Não tenho como desassociar o Chá do Armando do homem de tantos instrumentos (pintor, escultor, poeta, crítico, músico, contista, folclorista e, ainda, jornalista e inventor, segundo o “inventariante” Artur Engrácio), o multiartista Anísio Mello (1927-2010). Conheci-o mais amiúde quando aquela confraria lítero-cultural-filosófica (de cunho beberativo), abrigou-se na residência dele, situada na avenida Joaquim Nabuco, em frente à Beneficente Portuguesa. O endereço em si assustava, porém, a camaradagem do anfitrião fazia superar as carências, as penúrias do casarão secular.
Anísio Mello observa sua tela exposta na Casa do Artista |
Rotineiramente servido à noite de sexta-feira, lá pelas tantas, o eflúvio alcoólico consentia aos chazistas superar os fantasmas multifaces para imunes, confraternizar com os anjos e os artistas de vários matizes que por ali desfilavam. De igual modo, semanalmente revíamos do dono da casa as composições artísticas e melódicas; as histórias de sua família e dos habitantes da floresta; sua produção em prosa e verso; os livros lançados e os "prometidos"; o jornal Folha do Norte, editado em São Paulo (SP) e o desastre do seringal em Eirunepé (AM). Enfim, a pujante saga do imortal Anísio Mello, que continuamente retemperava os partícipes do Chá e de quantos frequentaram sua residência.
Chazista (seguidor do Chá) militante, eu me converti em seguidor emérito do mestre da Escola de Artes Ester Mello (fundada por sua mãe, que Anísio fez funcionar até sua morte). E, porque residíamos próximos, foi dessa outra maneira que me tornei habitué de seu empoeirado acervo. Empoeirado, porém inestimável!

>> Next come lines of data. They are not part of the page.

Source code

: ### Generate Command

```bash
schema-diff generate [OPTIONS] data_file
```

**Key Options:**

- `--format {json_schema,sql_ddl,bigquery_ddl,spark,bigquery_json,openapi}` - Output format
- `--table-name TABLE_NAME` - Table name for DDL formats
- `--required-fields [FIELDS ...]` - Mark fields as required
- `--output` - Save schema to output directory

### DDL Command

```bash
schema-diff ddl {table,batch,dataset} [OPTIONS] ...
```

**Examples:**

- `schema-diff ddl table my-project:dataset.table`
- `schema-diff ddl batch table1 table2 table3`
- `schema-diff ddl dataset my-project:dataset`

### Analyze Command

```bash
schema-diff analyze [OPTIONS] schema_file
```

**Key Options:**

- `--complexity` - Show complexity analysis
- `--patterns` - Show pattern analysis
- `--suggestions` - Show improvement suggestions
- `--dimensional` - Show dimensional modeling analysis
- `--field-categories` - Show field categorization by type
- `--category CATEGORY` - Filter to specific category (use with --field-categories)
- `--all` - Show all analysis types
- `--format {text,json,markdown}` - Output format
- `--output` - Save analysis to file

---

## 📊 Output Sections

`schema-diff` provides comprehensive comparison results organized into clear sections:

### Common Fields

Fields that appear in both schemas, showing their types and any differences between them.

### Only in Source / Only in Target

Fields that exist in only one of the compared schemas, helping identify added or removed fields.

Nada daquela desorganização, todavia, me surpreendia, afinal me ufano de minha fortuna em tais ambientes, e naquele também fui inegavelmente bem-sucedido. O tratamento da doença que acometeu Anísio Mello, em seus derradeiros momentos, levou-o à hospitalização. De modo lamentável, não houve recursos medicinais capazes de reverter o quadro, assim, para meu pesar, na tarde do domingo, 11 de abril de 2010, estava morto o admirável elaborador de tantas belezas. Empenhei-me tanto no velório quanto no sepultamento.Então, retornei ao acervo do extinto.
Espanadas as teias de aranha e a poeirada, deparei-me com preciosidades, com relíquias que o descaso, o infortúnio condenava ao entulho da cidade. Aqui é o momento de registrar um “salutar” pecado: levei do desprezado acervo o quanto pude. Ao inventariar o butim, relacionei ao menos quatro projetos de livro. E, no intuito de expiar a minha infração, já retirei das sombras dois desses propósitos: o primeiro foi Convite à Poesia, em 2011, inaugurando as Chá do Armando edições e lembrando o primeiro ano do desaparecimento do seu autor. O outro foi Hemetério Cabrinha, poeta, que as edições do Governo do Estado e a Secretaria de Cultura deram vida, em 2015.
Enfim, diante dessa mobilização, sinto-me indultado pelo delito confesso. No entanto, em favor de Anísio Mello, há dois projetos em elaboração: Óscar Ramos, diretor do Museu da Cidade, organiza uma amostra do material reconhecido. E, no próximo ano, décimo de sua morte, já aparelho, associado ao chazista Nonato Braga, uma exposição com o quanto de seu arsenal artístico ainda existe.